▶ _Source text_:
Closed trupin closed 5 years ago

trupin commented 5 years ago

Hello,

I ran into this strange bug while I was working on Weaver.

One of the attributes set to nil is interpreted as none by Stencil. After debugging into Stencil, I found out that the problem came from the description of the attribute value which is in my particular case none rather than nil. When printing result, the debugger shows nil though.

I'm not sure what is the rule behind that, and I actually haven't been able to write a test that reproduces the issue, but I made a branch on Weaver's repo which reproduces the bug every-time. To test, just checkout that branch and open Weaver.xcodeproj, then run the target WeaverCommand with the debugger on, and you should get the same result as the following screenshot.

screen shot 2019-02-10 at 5 20 41 pm

I think that, even though I couldn't reproduce the bug in a unit test, I have a proof that String(describing: result) can take the value "none" and thus that it should be checked. But of course, if anyone has an explanation for this behavior, I'm open to better suggestions.

▶ _Provided data_:
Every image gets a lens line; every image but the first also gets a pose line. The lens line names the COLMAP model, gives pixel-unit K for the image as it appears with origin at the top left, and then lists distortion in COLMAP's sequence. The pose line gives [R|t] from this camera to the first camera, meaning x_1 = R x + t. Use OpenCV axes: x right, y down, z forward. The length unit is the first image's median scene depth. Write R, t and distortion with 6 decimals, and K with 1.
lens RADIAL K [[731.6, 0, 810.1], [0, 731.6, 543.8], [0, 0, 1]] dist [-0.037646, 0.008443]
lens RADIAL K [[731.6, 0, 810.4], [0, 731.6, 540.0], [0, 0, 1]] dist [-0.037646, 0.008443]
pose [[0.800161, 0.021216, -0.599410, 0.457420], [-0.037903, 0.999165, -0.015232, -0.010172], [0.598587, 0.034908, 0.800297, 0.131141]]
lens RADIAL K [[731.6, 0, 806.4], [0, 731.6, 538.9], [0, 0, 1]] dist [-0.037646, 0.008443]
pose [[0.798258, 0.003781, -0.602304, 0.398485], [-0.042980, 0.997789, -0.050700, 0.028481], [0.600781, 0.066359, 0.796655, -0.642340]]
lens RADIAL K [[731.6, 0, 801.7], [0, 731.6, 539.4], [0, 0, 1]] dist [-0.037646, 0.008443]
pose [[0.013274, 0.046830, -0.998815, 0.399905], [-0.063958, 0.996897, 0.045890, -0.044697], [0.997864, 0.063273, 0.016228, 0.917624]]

▶ _Task to complete_: Continue the issue report about Stencil reading a nil attribute as "none", starting after its final sentence.

▶ _Exercise answer_:
AliSoftware commented 5 years ago

I'm confused, if String(describing: value) returns none that means that value isn't nil (that case would have been caught by the if result == nil above anyway) but is actually "none". That could come for a lot of reasons unrelated to a value having to be interpreted as nil:

I'm not sure why we should compare to "none"then, I mean, didn't look at your branch (on my phone rn) but I'm wondering if the issue doesn't come from some conversion done ahead of this in Weaver, where you convert some of your nil values to the "none" string, so when you pass them to Stencil it's already converted to the "none" string anyway? And in that case it would make more sense to avoid that conversion in Weaver in the first place?

(That's just a guess from reading code from my phone so maybe I'm wrong and we should test, but worth checking that first)

trupin commented 5 years ago

Thanks for your answer, @AliSoftware.

I looked in my code for one of these 3 points you mentioned and I finally figured it out.

I was writing something like this in my main target:

extension Optional: ArgumentConvertible, CustomStringConvertible where Wrapped: ArgumentConvertible {

    public init(parser: ArgumentParser) throws {
        self = try? Wrapped(parser: parser)
    }

    public var description: String {
        return self?.description ?? "none"
    }
}

Turns out that the override of description apparently overrides the description of Optional<String>s served by reflexion in Stencil. What's extremely strange to me is that this extension isn't even located in the same target than the one using Stencil. I use Stencil in WeaverCodeGen and the extension is written in WeaverCommand. I'm not an expert with reflexion, but sounds to me this is a Swift bug.

Anyways, it was really tricky and I'm happy I found what was happening.